INSTRUCTIONS FOR THE TASK. All entries must be transcribed without a single difference.

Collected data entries
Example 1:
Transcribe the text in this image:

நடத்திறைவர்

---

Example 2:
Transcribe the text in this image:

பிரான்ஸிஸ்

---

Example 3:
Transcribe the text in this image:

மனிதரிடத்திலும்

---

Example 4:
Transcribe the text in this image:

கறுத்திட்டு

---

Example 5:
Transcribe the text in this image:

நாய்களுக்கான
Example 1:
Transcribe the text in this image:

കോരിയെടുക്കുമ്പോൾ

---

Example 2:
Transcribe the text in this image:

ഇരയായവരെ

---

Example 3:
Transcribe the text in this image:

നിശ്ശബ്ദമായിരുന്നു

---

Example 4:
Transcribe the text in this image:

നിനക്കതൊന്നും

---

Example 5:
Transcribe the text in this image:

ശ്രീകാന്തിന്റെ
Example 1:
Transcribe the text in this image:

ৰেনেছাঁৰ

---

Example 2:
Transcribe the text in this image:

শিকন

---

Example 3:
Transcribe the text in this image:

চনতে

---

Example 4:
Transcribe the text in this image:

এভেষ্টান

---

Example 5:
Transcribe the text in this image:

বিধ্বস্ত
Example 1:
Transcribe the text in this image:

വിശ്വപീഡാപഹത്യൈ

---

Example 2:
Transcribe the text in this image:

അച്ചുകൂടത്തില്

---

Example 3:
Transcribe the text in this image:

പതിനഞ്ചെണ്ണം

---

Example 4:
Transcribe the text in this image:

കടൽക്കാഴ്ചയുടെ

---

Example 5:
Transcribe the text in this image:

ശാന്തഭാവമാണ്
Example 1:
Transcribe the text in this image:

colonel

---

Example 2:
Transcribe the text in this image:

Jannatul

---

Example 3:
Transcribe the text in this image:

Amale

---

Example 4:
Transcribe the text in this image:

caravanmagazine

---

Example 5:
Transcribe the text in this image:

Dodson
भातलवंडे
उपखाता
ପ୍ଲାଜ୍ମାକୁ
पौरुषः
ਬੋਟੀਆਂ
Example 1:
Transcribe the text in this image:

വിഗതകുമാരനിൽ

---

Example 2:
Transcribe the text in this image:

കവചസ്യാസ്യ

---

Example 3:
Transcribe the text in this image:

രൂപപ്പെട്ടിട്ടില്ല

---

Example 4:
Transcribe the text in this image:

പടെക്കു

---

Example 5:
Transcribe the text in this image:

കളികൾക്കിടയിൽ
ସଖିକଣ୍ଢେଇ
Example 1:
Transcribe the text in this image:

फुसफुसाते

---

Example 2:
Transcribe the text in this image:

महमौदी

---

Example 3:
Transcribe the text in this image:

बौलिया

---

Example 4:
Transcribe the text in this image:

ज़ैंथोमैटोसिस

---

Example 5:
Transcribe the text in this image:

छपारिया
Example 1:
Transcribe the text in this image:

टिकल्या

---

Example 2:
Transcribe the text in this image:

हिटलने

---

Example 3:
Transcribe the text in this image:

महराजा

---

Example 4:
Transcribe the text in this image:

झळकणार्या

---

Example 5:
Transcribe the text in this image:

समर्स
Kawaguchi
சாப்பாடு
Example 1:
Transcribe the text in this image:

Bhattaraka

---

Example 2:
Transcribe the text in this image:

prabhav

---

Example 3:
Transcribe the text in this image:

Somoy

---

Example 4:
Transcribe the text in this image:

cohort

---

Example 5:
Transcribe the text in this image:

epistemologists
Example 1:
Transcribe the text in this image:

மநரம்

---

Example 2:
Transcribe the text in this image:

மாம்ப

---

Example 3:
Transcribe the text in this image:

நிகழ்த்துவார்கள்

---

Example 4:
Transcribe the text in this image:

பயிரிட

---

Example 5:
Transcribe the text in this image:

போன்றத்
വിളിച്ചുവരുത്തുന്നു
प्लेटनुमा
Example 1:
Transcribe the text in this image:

SOLUTION TO THIS TASK.
Example 1:
Transcribe the text in this image:

நடத்திறைவர்

---

Example 2:
Transcribe the text in this image:

பிரான்ஸிஸ்

---

Example 3:
Transcribe the text in this image:

மனிதரிடத்திலும்

---

Example 4:
Transcribe the text in this image:

கறுத்திட்டு

---

Example 5:
Transcribe the text in this image:

நாய்களுக்கான
Example 1:
Transcribe the text in this image:

കോരിയെടുക്കുമ്പോൾ

---

Example 2:
Transcribe the text in this image:

ഇരയായവരെ

---

Example 3:
Transcribe the text in this image:

നിശ്ശബ്ദമായിരുന്നു

---

Example 4:
Transcribe the text in this image:

നിനക്കതൊന്നും

---

Example 5:
Transcribe the text in this image:

ശ്രീകാന്തിന്റെ
Example 1:
Transcribe the text in this image:

ৰেনেছাঁৰ

---

Example 2:
Transcribe the text in this image:

শিকন

---

Example 3:
Transcribe the text in this image:

চনতে

---

Example 4:
Transcribe the text in this image:

এভেষ্টান

---

Example 5:
Transcribe the text in this image:

বিধ্বস্ত
Example 1:
Transcribe the text in this image:

വിശ്വപീഡാപഹത്യൈ

---

Example 2:
Transcribe the text in this image:

അച്ചുകൂടത്തില്

---

Example 3:
Transcribe the text in this image:

പതിനഞ്ചെണ്ണം

---

Example 4:
Transcribe the text in this image:

കടൽക്കാഴ്ചയുടെ

---

Example 5:
Transcribe the text in this image:

ശാന്തഭാവമാണ്
Example 1:
Transcribe the text in this image:

colonel

---

Example 2:
Transcribe the text in this image:

Jannatul

---

Example 3:
Transcribe the text in this image:

Amale

---

Example 4:
Transcribe the text in this image:

caravanmagazine

---

Example 5:
Transcribe the text in this image:

Dodson
भातलवंडे
उपखाता
ପ୍ଲାଜ୍ମାକୁ
पौरुषः
ਬੋਟੀਆਂ
Example 1:
Transcribe the text in this image:

വിഗതകുമാരനിൽ

---

Example 2:
Transcribe the text in this image:

കവചസ്യാസ്യ

---

Example 3:
Transcribe the text in this image:

രൂപപ്പെട്ടിട്ടില്ല

---

Example 4:
Transcribe the text in this image:

പടെക്കു

---

Example 5:
Transcribe the text in this image:

കളികൾക്കിടയിൽ
ସଖିକଣ୍ଢେଇ
Example 1:
Transcribe the text in this image:

फुसफुसाते

---

Example 2:
Transcribe the text in this image:

महमौदी

---

Example 3:
Transcribe the text in this image:

बौलिया

---

Example 4:
Transcribe the text in this image:

ज़ैंथोमैटोसिस

---

Example 5:
Transcribe the text in this image:

छपारिया
Example 1:
Transcribe the text in this image:

टिकल्या

---

Example 2:
Transcribe the text in this image:

हिटलने

---

Example 3:
Transcribe the text in this image:

महराजा

---

Example 4:
Transcribe the text in this image:

झळकणार्या

---

Example 5:
Transcribe the text in this image:

समर्स
Kawaguchi
சாப்பாடு
Example 1:
Transcribe the text in this image:

Bhattaraka

---

Example 2:
Transcribe the text in this image:

prabhav

---

Example 3:
Transcribe the text in this image:

Somoy

---

Example 4:
Transcribe the text in this image:

cohort

---

Example 5:
Transcribe the text in this image:

epistemologists
Example 1:
Transcribe the text in this image:

மநரம்

---

Example 2:
Transcribe the text in this image:

மாம்ப

---

Example 3:
Transcribe the text in this image:

நிகழ்த்துவார்கள்

---

Example 4:
Transcribe the text in this image:

பயிரிட

---

Example 5:
Transcribe the text in this image:

போன்றத்
വിളിച്ചുവരുത്തുന്നു
प्लेटनुमा
Example 1:
Transcribe the text in this image:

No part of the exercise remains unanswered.